# Help please GA-Z77-D3H bios setup



## shrimphead7 (Dec 4, 2012)

I just assembled my first build with the following components: 

CPU - i5-3570k 
Mobo - GA-Z77-D3H 1155 LGA 
RAM - G.skill ripjaws 1600 
HDD - WD caviar black 1TB 
PSU - Corsair cx430 
case - Zalman z9 plus 

i just put everything together and plugged a monitor via VGA, hoped for the best, powered on, hit DEL key, and it tried to go to the 3D bios setup I believe but the picture came in in blocks, and more blocks would show as I moved the mouse around but I couldnt do anything, tried restarting several times now and im not getting anything now. any idea what to do???


----------



## shrimphead7 (Dec 5, 2012)

I emailed Gigabyte they said, 

Please check the following: 

1) Remove CMOS battery for 10-15Mins. 

2) Assure both ATX-24PIN and ATX12V-8PIN power are connected properly to the motherboard, (see user manual page 5-7 for ref). 

3) Check make sure front panel power switch is connected properly (see page 24-30 for "F Panel header" 

4) Test with motherboard, CPU and 1 stick of memory module only. 

5) If problem persists, please test the motherboard outside of the case to prevent power shortage. 

I've tried all but number 5. Again, the first time I booted i got the 3d bios screen but it was glitchy and i couldnt click anything, 

Everytime since, if i dont press anything i get: "No bootable device. Please restart with bootable device"

• **RECORD EXTRACTS**:
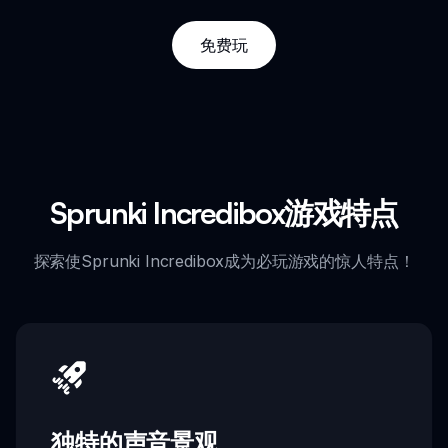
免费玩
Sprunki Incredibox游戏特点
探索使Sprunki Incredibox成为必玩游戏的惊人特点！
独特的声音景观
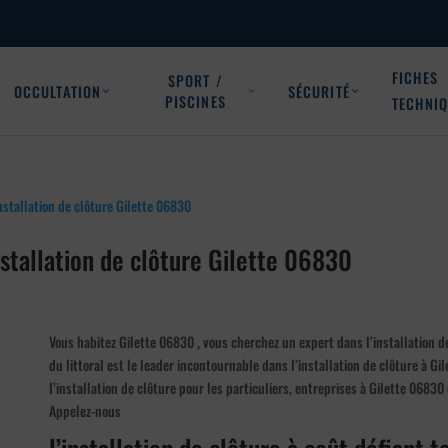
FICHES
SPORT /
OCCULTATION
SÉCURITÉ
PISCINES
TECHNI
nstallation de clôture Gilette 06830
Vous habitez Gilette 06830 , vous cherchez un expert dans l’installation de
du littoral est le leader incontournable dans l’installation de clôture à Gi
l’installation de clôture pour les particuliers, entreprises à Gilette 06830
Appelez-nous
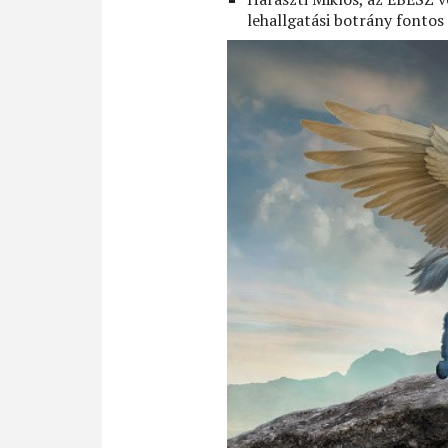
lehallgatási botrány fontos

• **WORK TASK**:
Copy word for word and return the stretch of the GA-Z77-D3H BIOS thread from "1) Remove CMOS" through "5-7 for ref)." with no changes.

• **TASK ANSWER**:
1) Remove CMOS battery for 10-15Mins. 

2) Assure both ATX-24PIN and ATX12V-8PIN power are connected properly to the motherboard, (see user manual page 5-7 for ref).